78

Preacher sat at the table. His blood roared in his head as he waited for the knock on the door, his eye on the pink stationery, the cursive with its loops and curls as feminine as a woman’s curves or the scent rising from the paper itself. He read the letter, again and again.

Smiled.

In his darkest fantasies he’d never imagined one of them coming to him. Reaching out to him in such a manner. Believing she could understand him. That she knew him. Could save him. Yet, in prison, he had received letters from many of them. Dozens. Women wanting to help him. To be with him.

Save him.

He stared at the book on the table. The Bible.

Words.

Words words words.

Yet more.

Salvation.

Freedom.

He’d read the words. Learned them, recited them, behaved in the way they instructed, the good ways.

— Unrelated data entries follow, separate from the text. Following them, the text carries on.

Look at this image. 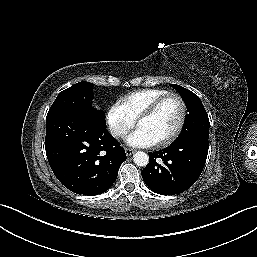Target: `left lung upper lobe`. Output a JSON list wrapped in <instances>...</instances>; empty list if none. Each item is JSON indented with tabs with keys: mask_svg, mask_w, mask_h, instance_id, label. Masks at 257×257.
Returning <instances> with one entry per match:
<instances>
[{
	"mask_svg": "<svg viewBox=\"0 0 257 257\" xmlns=\"http://www.w3.org/2000/svg\"><path fill=\"white\" fill-rule=\"evenodd\" d=\"M172 87L180 92L189 112L183 130L176 141L193 136L208 138L209 118L200 98L190 90L177 84H172Z\"/></svg>",
	"mask_w": 257,
	"mask_h": 257,
	"instance_id": "5c2ea615",
	"label": "left lung upper lobe"
}]
</instances>
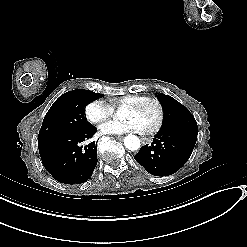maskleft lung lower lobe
<instances>
[{
    "instance_id": "0a47b994",
    "label": "left lung lower lobe",
    "mask_w": 247,
    "mask_h": 247,
    "mask_svg": "<svg viewBox=\"0 0 247 247\" xmlns=\"http://www.w3.org/2000/svg\"><path fill=\"white\" fill-rule=\"evenodd\" d=\"M197 140V131L160 130L151 145L140 148L134 159L148 173L168 176L178 171L189 159Z\"/></svg>"
}]
</instances>
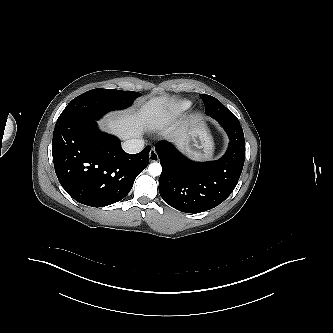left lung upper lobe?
<instances>
[{"instance_id":"5c2ea615","label":"left lung upper lobe","mask_w":333,"mask_h":333,"mask_svg":"<svg viewBox=\"0 0 333 333\" xmlns=\"http://www.w3.org/2000/svg\"><path fill=\"white\" fill-rule=\"evenodd\" d=\"M200 97L205 104V112L207 115L211 117L221 116L225 119L238 120L237 117L216 98L206 94H201Z\"/></svg>"}]
</instances>
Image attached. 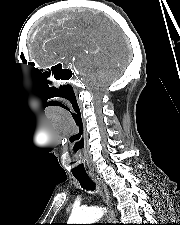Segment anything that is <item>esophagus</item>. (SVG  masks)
I'll return each instance as SVG.
<instances>
[{
	"mask_svg": "<svg viewBox=\"0 0 180 225\" xmlns=\"http://www.w3.org/2000/svg\"><path fill=\"white\" fill-rule=\"evenodd\" d=\"M91 178L99 185L103 200L109 208L108 215H107L108 222L114 223L116 220L115 212L113 210V204H112L110 192H109L107 186L105 185L103 180L101 178H99L98 176L92 175Z\"/></svg>",
	"mask_w": 180,
	"mask_h": 225,
	"instance_id": "esophagus-1",
	"label": "esophagus"
}]
</instances>
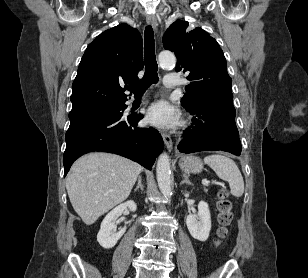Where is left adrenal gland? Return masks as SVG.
<instances>
[{
  "label": "left adrenal gland",
  "instance_id": "left-adrenal-gland-1",
  "mask_svg": "<svg viewBox=\"0 0 308 278\" xmlns=\"http://www.w3.org/2000/svg\"><path fill=\"white\" fill-rule=\"evenodd\" d=\"M184 180L181 182V185L183 184H188V185H193L190 181H189V177L186 174H183Z\"/></svg>",
  "mask_w": 308,
  "mask_h": 278
}]
</instances>
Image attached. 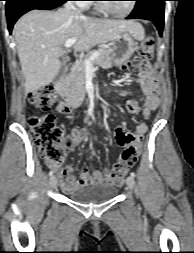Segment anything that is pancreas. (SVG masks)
<instances>
[{
	"label": "pancreas",
	"instance_id": "cf45deb5",
	"mask_svg": "<svg viewBox=\"0 0 194 253\" xmlns=\"http://www.w3.org/2000/svg\"><path fill=\"white\" fill-rule=\"evenodd\" d=\"M99 56L91 61L92 65L102 68L112 66V50L110 48H101ZM95 52H89L84 60H79L71 69L70 73L64 80L62 86L63 95L69 103L82 101L85 97L86 67L85 61L88 60Z\"/></svg>",
	"mask_w": 194,
	"mask_h": 253
}]
</instances>
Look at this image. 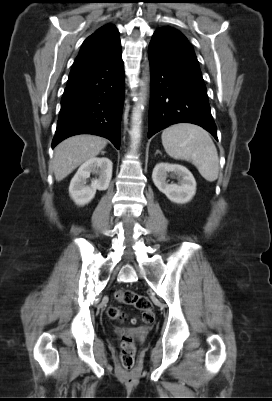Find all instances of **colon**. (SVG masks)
<instances>
[{"instance_id":"5ec220e1","label":"colon","mask_w":272,"mask_h":401,"mask_svg":"<svg viewBox=\"0 0 272 401\" xmlns=\"http://www.w3.org/2000/svg\"><path fill=\"white\" fill-rule=\"evenodd\" d=\"M117 302L134 306L141 311V321L145 324H150L155 319V312L149 299L141 294H137L132 290L122 289L115 293ZM110 318L118 320L123 317V314L117 307L108 309ZM136 355V346L130 334H123L120 337V361L122 367L126 371H131L134 368Z\"/></svg>"}]
</instances>
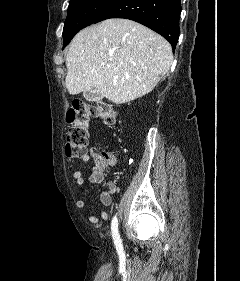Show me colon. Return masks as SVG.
I'll return each mask as SVG.
<instances>
[{
  "label": "colon",
  "mask_w": 240,
  "mask_h": 281,
  "mask_svg": "<svg viewBox=\"0 0 240 281\" xmlns=\"http://www.w3.org/2000/svg\"><path fill=\"white\" fill-rule=\"evenodd\" d=\"M92 118L100 119L107 126L112 127L116 123V113L112 106L106 102L94 104L75 99L67 112L68 123L65 153L68 158L80 159L88 156L89 122ZM109 155L106 153L96 154L97 166L103 169Z\"/></svg>",
  "instance_id": "obj_1"
}]
</instances>
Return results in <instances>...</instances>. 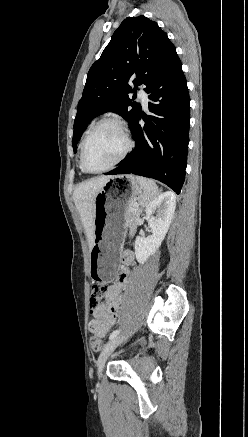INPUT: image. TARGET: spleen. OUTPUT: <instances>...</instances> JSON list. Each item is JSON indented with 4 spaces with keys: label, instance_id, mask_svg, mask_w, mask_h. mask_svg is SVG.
Instances as JSON below:
<instances>
[{
    "label": "spleen",
    "instance_id": "obj_1",
    "mask_svg": "<svg viewBox=\"0 0 248 437\" xmlns=\"http://www.w3.org/2000/svg\"><path fill=\"white\" fill-rule=\"evenodd\" d=\"M136 179L142 189L140 204L142 206H147L158 195V187L156 183L151 179L141 176H137Z\"/></svg>",
    "mask_w": 248,
    "mask_h": 437
}]
</instances>
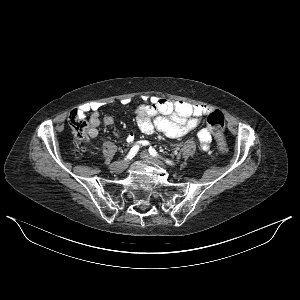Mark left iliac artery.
Returning <instances> with one entry per match:
<instances>
[{"label": "left iliac artery", "mask_w": 300, "mask_h": 300, "mask_svg": "<svg viewBox=\"0 0 300 300\" xmlns=\"http://www.w3.org/2000/svg\"><path fill=\"white\" fill-rule=\"evenodd\" d=\"M149 153H150V155H152L153 157H159V158L163 159L161 156L158 155L157 151H156L153 147H150V148H149ZM164 161H165L167 164H169V165H174V163H173L172 161L168 160V159H165Z\"/></svg>", "instance_id": "left-iliac-artery-1"}]
</instances>
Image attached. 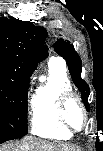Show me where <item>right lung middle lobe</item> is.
Masks as SVG:
<instances>
[{"instance_id": "1", "label": "right lung middle lobe", "mask_w": 103, "mask_h": 151, "mask_svg": "<svg viewBox=\"0 0 103 151\" xmlns=\"http://www.w3.org/2000/svg\"><path fill=\"white\" fill-rule=\"evenodd\" d=\"M29 80L0 74V143L27 134V89Z\"/></svg>"}]
</instances>
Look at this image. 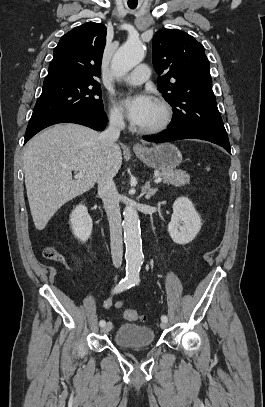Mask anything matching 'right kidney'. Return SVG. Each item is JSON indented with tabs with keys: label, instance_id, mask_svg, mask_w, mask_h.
<instances>
[{
	"label": "right kidney",
	"instance_id": "right-kidney-1",
	"mask_svg": "<svg viewBox=\"0 0 265 407\" xmlns=\"http://www.w3.org/2000/svg\"><path fill=\"white\" fill-rule=\"evenodd\" d=\"M70 224L75 237L86 242L92 233V219L85 205H78L70 215Z\"/></svg>",
	"mask_w": 265,
	"mask_h": 407
}]
</instances>
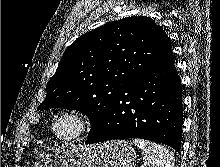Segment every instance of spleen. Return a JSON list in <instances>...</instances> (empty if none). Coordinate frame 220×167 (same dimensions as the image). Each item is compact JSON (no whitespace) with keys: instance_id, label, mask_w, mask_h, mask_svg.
<instances>
[{"instance_id":"1","label":"spleen","mask_w":220,"mask_h":167,"mask_svg":"<svg viewBox=\"0 0 220 167\" xmlns=\"http://www.w3.org/2000/svg\"><path fill=\"white\" fill-rule=\"evenodd\" d=\"M133 143L142 150L143 159L148 167H174V157L162 145L144 139H134Z\"/></svg>"}]
</instances>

There were many terrible ways in this book, but these passages, he believed, showed how weak some of us were, how we had to fight to resist the terrible ways. He did not have to fight. He was stronger than that. He had always been stronger than that.

How easy it had been. They all thought he was a fraud. That he was not truly saved. They saw him as the beast, the monster, saw him as they saw fit. Even when he did them favors and told them the truth, gave it to them straight, like he had on the phone with Rath, they did not want to accept the truth. The unforgiving bastards. He smiled. He had to keep his old temper in check. Be better than that. Be godly.

Before, he’d thought to be godly was to use his power, like the God of old, vengeful and spiteful and merciless, wielding a power of violence and ruin.

He’d learned.

He was not sorry for his past sins. He was saved. Forgiven.

Real power was to resist those urges, rise above them. Power was the truth.

The truth.

The book was the truth. Yet people did not want the truth. Franklin Rath did not want the truth about the type of woman his sister had been. Franklin Rath did not want to hear the truth about who his daughter was, and he did not want his daughter to know the truth.

But she would. And soon. Preacher had given Rath enough time to tell his daughter the truth, and Rath had failed.

Now, Preacher would tell her. How good that would feel. To lay it bare. How freeing. To see what the truth did to them both.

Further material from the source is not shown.